The U.S. Bureau of Labor Statistics (BLS) predicted that physicists will see 8% job growth in from 2014-2024. As of May 2015, these workers earned an average salary of $118,500 annually.
Astronomers observe, research, and interpret astronomical phenomena to increase basic knowledge or apply such information to practical problems. According to the BLS, astronomers will see the number of jobs in their field increase 3% from 2014-2024. In 2015, astronomers earned an average annual salary of $110,220, according to the BLS.
When not conducting research in academic or laboratory settings, physicists often take jobs teaching in their field of expertise. Physics teachers may be employed at the secondary or postsecondary levels. They educate their students in the basics of physics and physical science, which entails using textbooks and classroom experiments to demonstrate the effects of physical laws on motion and objects, the interactions of gases and gravity. Physics teachers also design and administer tests, evaluate student progress and communicate with parents regarding educational concerns.

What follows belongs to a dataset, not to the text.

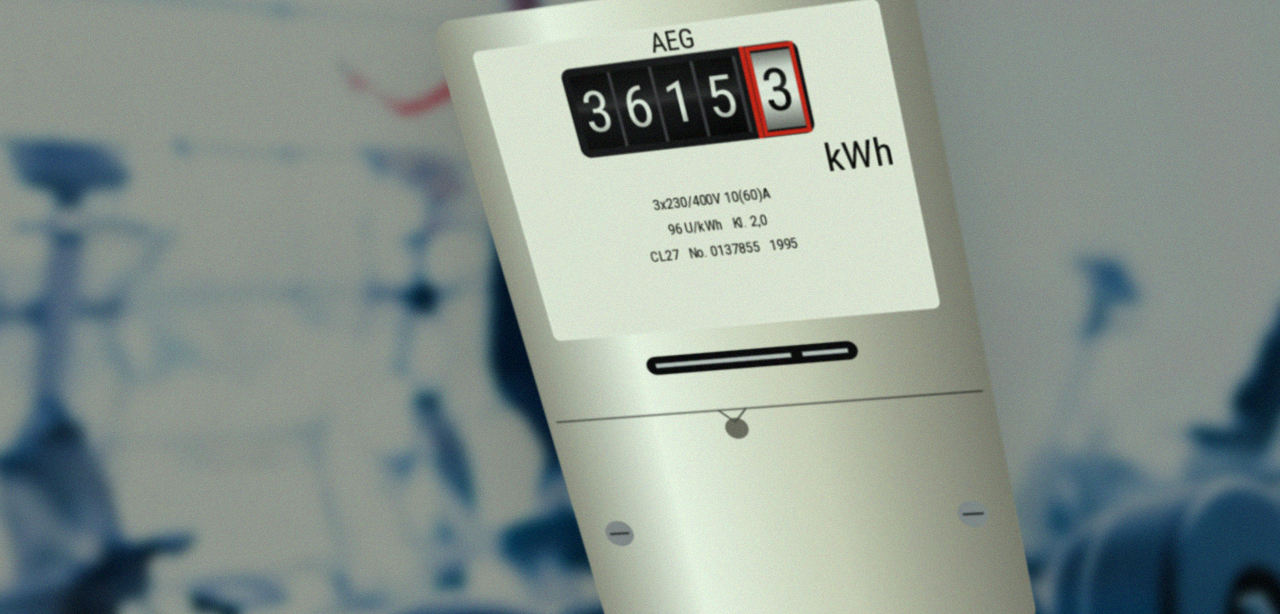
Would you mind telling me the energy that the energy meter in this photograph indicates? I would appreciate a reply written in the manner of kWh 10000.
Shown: kWh 3615.3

While physics teachers who work at colleges and universities usually hold Ph.D.s, those employed in secondary schools generally must hold bachelor's degrees and state licensure.
The BLS estimates 15% job growth for all postsecondary physics teachers in the years 2014-2024. The BLS also reported in May 2015 that physics postsecondary teachers earned $93,950 as an average annual wage.
A bachelor's degree in general physics serves as a jumping block for the many graduate degree options that exist within physics. At the graduate level, students of general physics may choose to study to become physicists, astronomers and physics instructors. Physicists study the many laws of physics, astronomers study the behavior of astronomical bodies and physics instructors teach high school and college students about the field.